◆ **Énoncé**:
Prolongez le texte sur le mécanisme de plaintes de Frontex en reprenant juste après sa dernière phrase.

==== Texte fourni ====

C’est au terme d’un processus long, prés de trois ans, avec à l’origine la médiatrice Emily O’ Reilly, que le Parlement européen demande à Frontex d’établir un système pour traiter les plaintes concernant des violations alléguées des droits fondamentaux des migrants et demandeurs d’asile, affirment les députés dans une résolution adoptée ce mercredi. Pendant le débat en plénière avant le vote, le commissaire Dimitris Avramopoulos a promis que la Commission européenne tiendrait compte de cette idée dans sa révision de la réglementation Frontex en décembre.

Le vote intervient dans un contexte qui n’a plus rien à voir avec ce lui qui prévalait à l’origine. L’agence Frontex vient de dénombrer plus de 1,2 million de passages illégaux des frontières extérieures de l’Union européenne entre janvier et novembre 2015, soit quatre fois plus que sur l’ensemble de l’année 2014 ce qui ce donne à la recommandation une tonalité un peu surréaliste. Pour l’avenir immédiat rien ne laisse présager une diminution sensible de ces passages illégaux. C’est une nouvelle épreuve pour l’intégration de l’Union européenne, une épreuve pour laquelle l’Union n’était pas préparée. Elle démontre aussi que face à une crise de cette ampleur la taille critique pour y répondre ne peut être qu’à l’échelle de l’Europe et même au-delà tant dans sa dimension humanitaire que sécuritaire.

La résolution, adoptée par 488 voix pour, 114 voix contre avec 33 abstentions, soutient la recommandation du Médiateur européen: Frontex devrait établir un mécanisme de plaintes sur les violations des droits fondamentaux dans le cadre de ses opérations.

Le mécanisme devrait devenir « une instance de premier degré pour le traitement des plaintes », affirment les députés. Selon eux, toute personne qui estime que ses droits ont été bafoués par des garde-frontières portant l’insigne de Frontex devrait avoir le droit d’introduire une plainte. Afin d’empêcher les abus du mécanisme de plaintes, les plaintes anonymes ne devraient pas être acceptées. Cependant, les parties tierces devraient aussi pouvoir soumettre une plainte au nom de plaignants qui pourraient préférer ne pas révéler leur identité. Pour éviter des représailles inévitables compte tenu con contexte général plutôt criminogène

Les plaintes contre les agents seront envoyées par les États membres de l’UE.Étant donné que Frontex n’a pas de compétence pour engager des mesures disciplinaires contre des personnes autres que les membres de son propre personnel et n’est pas habilitée à sanctionner des États membres ou leurs agents, les députés recommandent que le bureau de l’officier aux droits fondamentaux de Frontex(créé récemment) transmette les plaintes visant un agent d’un État membre à l’autorité compétente nationale. Ils appellent Frontex et les États membres à coopérer étroitement pour assurer le suivi correct des plaintes visant des agents.

==== Jeu de données ====

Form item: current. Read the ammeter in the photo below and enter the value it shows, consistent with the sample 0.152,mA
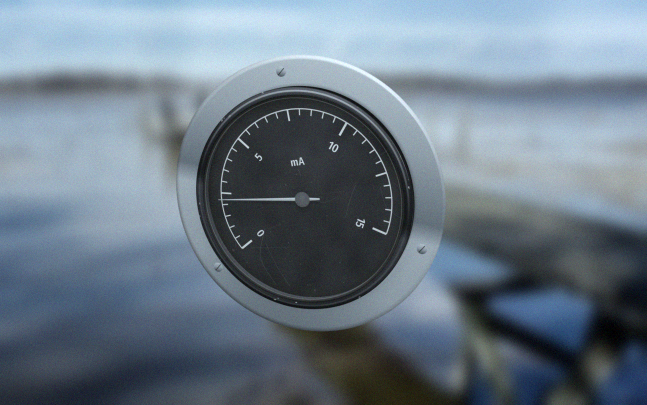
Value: 2.25,mA
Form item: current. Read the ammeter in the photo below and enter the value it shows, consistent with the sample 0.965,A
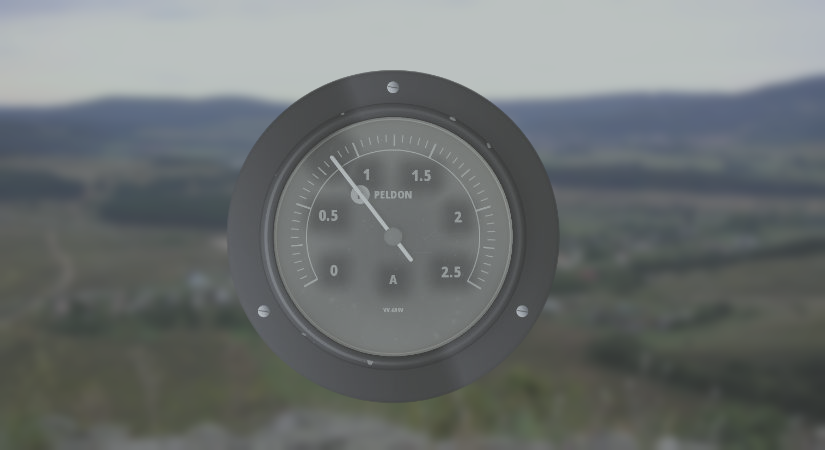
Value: 0.85,A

====

◆ **Réponse attendue**:
Bien entendu un tel mécanisme demande des ressources supplémentaires et une protection spéciale des groupes vulnérables. Les députés demandent des fonds supplémentaires pour assurer que l’officier de Frontex aux droits fondamentaux soit équipé correctement et dispose du personnel adéquat pour gérer les plaintes. Ils soulignent, par ailleurs, la nécessité de protéger en particulier les mineurs non accompagnés, les femmes victimes de persécutions basées sur le genre, les personnes LGBTI et d’autres groupes vulnérables.

La recommandation du Médiateur européen en faveur de l’établissement d’un mécanisme de gestion des plaintes sur les violations des droits fondamentaux a été présentée dans un rapport spécial suite à l’enquête menée à l’initiative du Médiateur en 2012 sur les obligations de Frontex en matière de droits fondmentaux.( cf. « Pour en savoir plus »)

La plupart des participants aux opérations de Frontex sont des agents dits « agents invités » envoyés par des États membres autres que celui qui accueille l’opération Frontex. Les agents invités ne peuvent accomplir des tâches et exercer des compétences que sur l’instruction et, en règle générale, en présence de garde-frontières de l’État membre hôte.

Rappelons que Frontex n’a pas de compétence pour engager des procédures disciplinaires autres que les membres de son propre personnel. Les Etats traitent les plaintes de manières très différentes. Un mécanisme d’appel doit être prévu pour les plaintes jugées irrécevables ou rejetées. Nécessité d’une coopération de Frontex avec les organismes nationaux de défense des droits de l’homme. Tous les membres du personnel, de Frontex doivent suivre une formation sur les questions de genre. Frontex doit assurer un suivi attentif des plaintes de près en demandant un retour d’information. Il demande au directeur exécutif de Frontex d’exclure tout agent coupable d’infraction aux droits fondamentaux. Ne pas hésiter à étudier la possibilité de retirer tout soutien financier à un Etat membre en cas de violation des droits fondamentaux. Le Parlement estime que le mécanisme de traitement des plaintes ne peut être efficace que si les plaignants potentiels sont sensibilisés à leurs droits. Le mécanisme de traitement des plaintes s’il veut être à la fois efficace et transparent l’officier aux droits fondamentaux doit disposer d’équipements et de personnels suffisants et des ressources supplémentaires doivent être dégagées à cette fin.. L’utilisation des fonds par Frontex doit faire l’objet d’un rapport régulier au Parlement européen. Le parlement européen se réjouit que le Médiateur européen , les membres du réseau européen des médiateurs ayant compétence dans le domaine des droits fondamentaux et le Forum consultatif de Frontex aident pleinement l’Agence et suivent les bonnes pratiques telles que celles de la Banque européenne d’investissements et d’autres organismes européens. Le Parlement européen estime que les termes utilisés pour décrire les missions de l’officier des droits fondamentaux sont trop limités et imprécis. Ils doivent être complétés lors de la prochaine révision du Règlement Frontex. Enfin le Parlement européen demande à Frontex de fournir au public toute l’information nécessaire sur son fonctionnement.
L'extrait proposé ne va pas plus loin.